### Texto fornecido
------------------------------------------------------------------------

Algo vai mal quando 24 unidades federativas partem
para o confronto com outros dois estados por conta de recursos, aprovando no
Congresso uma lei que afeta contratos em vigor
Não por acaso os constituintes de 1988 incluíram o sistema federativo entre
as cláusulas pétreas da Constituição: aquelas que nem o Congresso pode
modificar e que só podem ser alteradas pelo poder originário do povo, por meio
de plebiscito ou referendo. As autoridades da República também podem responder
por crime de responsabilidade se atentarem contra o regime federativo. Essas
balizas foram criadas porque a Federação dos estados, base da nacionalidade,
embora tão real, é delicada como um cristal. O momento não chega a ser de
crise, mas é de estremecimentos federativos. A passeata de ontem no Rio de
Janeiro, reunindo 200 mil pessoas contra o projeto de lei dos royalties, sob o
lema “Veta, Dilma”, teve na vanguarda o governador Sérgio Cabral, o prefeito
Eduardo Paes e os senadores Francisco Dornelles e Lindbergh Farias. Foi uma
expressão desse tremor. Há outros temas na agenda contribuindo para aumentá-lo.
Algo vai mal quando 24 unidades federativas partem para o confronto com outros
dois estados por conta de recursos, aprovando no Congresso uma lei que afeta
contratos em vigor. Algo vai mal quando o Executivo deixa um assunto dessa
gravidade tramitar ao laissez faire, só entrando em cena quando a correlação de
forças para a votação já fora criada. O rolo compressor estava montado, há
tempos, para a votação, na Câmara, do projeto aprovado pelo Senado, justamente
a Casa que deve zelar pelo equilíbrio federativo.
Uma outra questão que joga água nesse moinho é a da repartição das receitas do
Fundo de Participação dos Estados (FPE). O relator, senador Walter Pinheiro
(PT-BA), tenta pactuar um texto satisfatório, mas seu trabalho é quase
solitário. O tempo está passando e o Supremo deu prazo ao Congresso para
aprovar a matéria até o fim do ano, sob pena de não haver redistribuição dos
recursos no ano que vem. Sempre que não faz sua tarefa, o Congresso permite a
judicialização do assunto. E, com isso, o poder do Supremo vai se espraiando.

------------------------------------------------------------------------

[Textos-fonte de documentos formatados]
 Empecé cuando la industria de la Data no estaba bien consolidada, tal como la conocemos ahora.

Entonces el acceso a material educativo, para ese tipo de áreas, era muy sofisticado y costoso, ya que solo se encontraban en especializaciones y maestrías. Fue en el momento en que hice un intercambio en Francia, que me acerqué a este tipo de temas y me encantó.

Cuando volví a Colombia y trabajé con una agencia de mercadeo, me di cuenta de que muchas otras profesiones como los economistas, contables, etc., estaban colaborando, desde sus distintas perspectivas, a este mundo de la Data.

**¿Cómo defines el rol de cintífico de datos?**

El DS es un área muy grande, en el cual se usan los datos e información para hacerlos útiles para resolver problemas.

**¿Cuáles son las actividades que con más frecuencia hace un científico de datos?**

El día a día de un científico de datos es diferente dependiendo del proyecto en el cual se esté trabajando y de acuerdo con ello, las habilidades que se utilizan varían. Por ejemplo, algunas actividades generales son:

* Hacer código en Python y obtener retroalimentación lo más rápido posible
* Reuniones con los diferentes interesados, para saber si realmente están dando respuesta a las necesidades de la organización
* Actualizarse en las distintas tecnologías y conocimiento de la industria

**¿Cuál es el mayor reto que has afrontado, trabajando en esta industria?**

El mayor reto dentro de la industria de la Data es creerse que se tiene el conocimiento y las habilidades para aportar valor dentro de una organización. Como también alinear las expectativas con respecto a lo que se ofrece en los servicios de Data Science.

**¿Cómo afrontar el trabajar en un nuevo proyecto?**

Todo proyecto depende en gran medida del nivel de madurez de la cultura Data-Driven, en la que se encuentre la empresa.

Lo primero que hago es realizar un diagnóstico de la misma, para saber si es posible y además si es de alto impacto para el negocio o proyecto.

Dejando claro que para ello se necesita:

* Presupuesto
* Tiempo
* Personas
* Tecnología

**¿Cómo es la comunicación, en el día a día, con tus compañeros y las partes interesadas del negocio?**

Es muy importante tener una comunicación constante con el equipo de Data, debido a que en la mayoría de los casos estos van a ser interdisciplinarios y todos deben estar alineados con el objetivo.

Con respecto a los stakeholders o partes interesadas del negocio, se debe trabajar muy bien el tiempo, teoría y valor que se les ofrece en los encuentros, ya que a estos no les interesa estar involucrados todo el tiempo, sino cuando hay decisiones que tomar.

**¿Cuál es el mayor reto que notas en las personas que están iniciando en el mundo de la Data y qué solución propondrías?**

------------------------------------------------------------------------

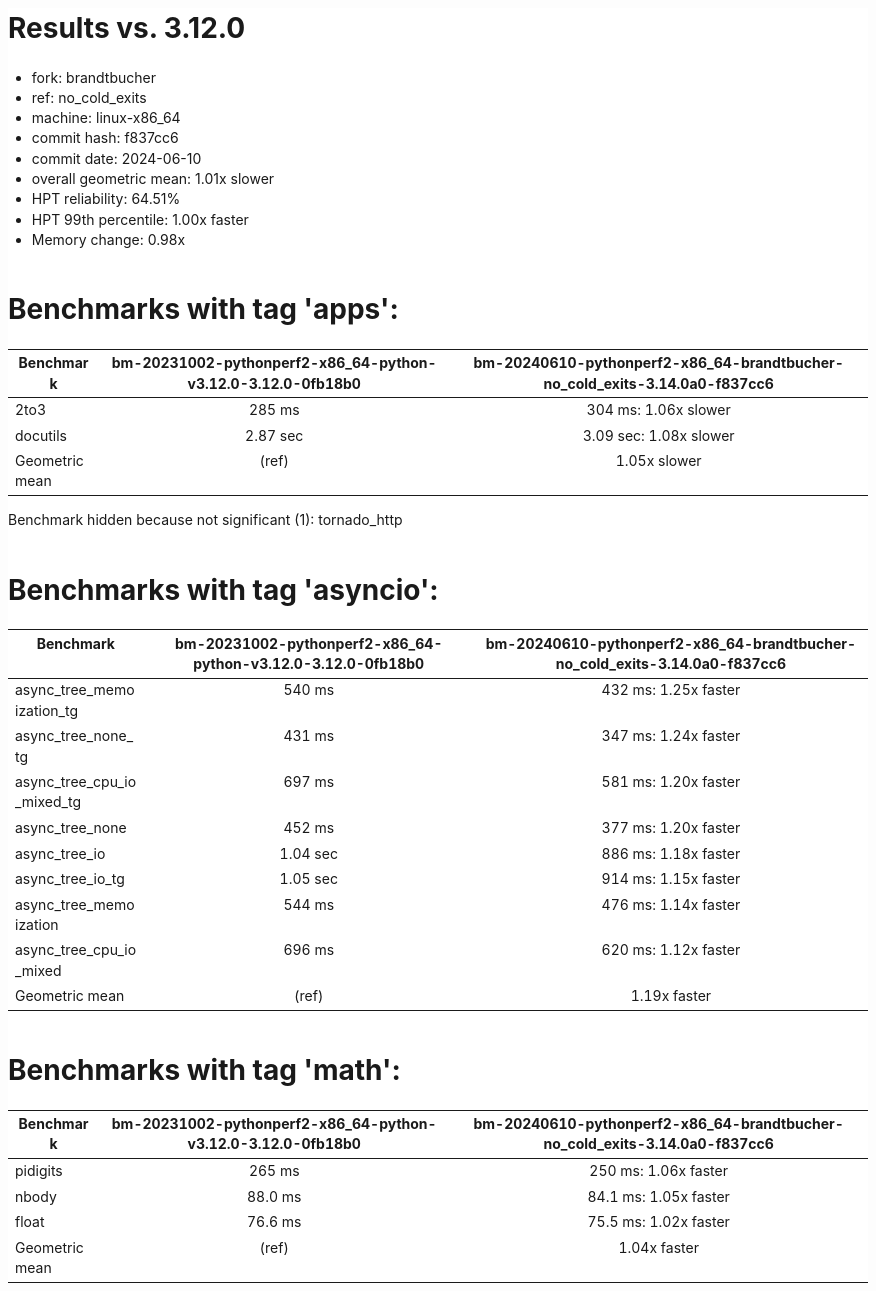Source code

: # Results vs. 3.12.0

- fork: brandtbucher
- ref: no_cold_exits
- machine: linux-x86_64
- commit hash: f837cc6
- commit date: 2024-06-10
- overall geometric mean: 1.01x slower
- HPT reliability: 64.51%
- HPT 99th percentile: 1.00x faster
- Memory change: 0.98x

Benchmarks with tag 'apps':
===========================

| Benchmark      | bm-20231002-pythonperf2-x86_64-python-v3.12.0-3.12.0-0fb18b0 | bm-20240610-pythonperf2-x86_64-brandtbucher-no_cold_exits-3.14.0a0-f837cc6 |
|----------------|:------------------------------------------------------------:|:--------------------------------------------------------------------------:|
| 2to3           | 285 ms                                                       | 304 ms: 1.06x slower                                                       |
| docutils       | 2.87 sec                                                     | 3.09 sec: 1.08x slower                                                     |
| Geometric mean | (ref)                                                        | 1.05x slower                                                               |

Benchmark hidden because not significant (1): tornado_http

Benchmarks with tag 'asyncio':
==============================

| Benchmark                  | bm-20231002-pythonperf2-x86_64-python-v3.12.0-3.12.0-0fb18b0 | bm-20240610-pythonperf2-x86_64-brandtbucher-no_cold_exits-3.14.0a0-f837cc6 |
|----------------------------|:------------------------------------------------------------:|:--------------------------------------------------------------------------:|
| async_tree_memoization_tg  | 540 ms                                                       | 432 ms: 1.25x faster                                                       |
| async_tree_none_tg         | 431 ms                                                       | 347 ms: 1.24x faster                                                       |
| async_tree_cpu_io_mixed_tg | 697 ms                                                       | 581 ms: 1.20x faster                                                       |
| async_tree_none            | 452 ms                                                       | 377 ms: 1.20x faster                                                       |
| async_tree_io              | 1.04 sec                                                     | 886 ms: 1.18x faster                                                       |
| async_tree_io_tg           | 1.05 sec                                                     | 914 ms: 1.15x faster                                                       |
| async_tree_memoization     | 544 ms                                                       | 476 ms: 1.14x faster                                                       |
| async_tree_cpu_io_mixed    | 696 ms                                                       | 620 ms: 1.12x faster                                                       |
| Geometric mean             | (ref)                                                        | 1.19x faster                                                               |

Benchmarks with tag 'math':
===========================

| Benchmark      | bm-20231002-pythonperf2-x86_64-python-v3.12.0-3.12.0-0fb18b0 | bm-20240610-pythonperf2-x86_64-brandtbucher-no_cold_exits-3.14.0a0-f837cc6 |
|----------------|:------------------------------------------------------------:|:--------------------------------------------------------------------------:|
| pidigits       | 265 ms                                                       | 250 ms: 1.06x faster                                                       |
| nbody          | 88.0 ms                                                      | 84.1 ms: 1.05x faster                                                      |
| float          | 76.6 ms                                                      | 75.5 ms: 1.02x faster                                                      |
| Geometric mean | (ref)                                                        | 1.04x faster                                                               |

------------------------------------------------------------------------

### Instrução A
Traduza para o inglês esta frase do texto sobre a questão federativa: “O momento não chega a ser de crise, mas é de estremecimentos federativos.”
### Instrução B
Transcreva fielmente do texto sobre a questão federativa o trecho que começa em “Algo vai mal quando 24 unidades federativas partem para” e termina em “pelo equilíbrio federativo.”.
Os itens não são necessários para realizar as tarefas.

### Resultado do exercício A
The moment is not quite one of crisis, but it is one of federative tremors.

### Resultado do exercício B
Algo vai mal quando 24 unidades federativas partem para o confronto com outros
dois estados por conta de recursos, aprovando no Congresso uma lei que afeta
contratos em vigor. Algo vai mal quando o Executivo deixa um assunto dessa
gravidade tramitar ao laissez faire, só entrando em cena quando a correlação de
forças para a votação já fora criada. O rolo compressor estava montado, há
tempos, para a votação, na Câmara, do projeto aprovado pelo Senado, justamente
a Casa que deve zelar pelo equilíbrio federativo.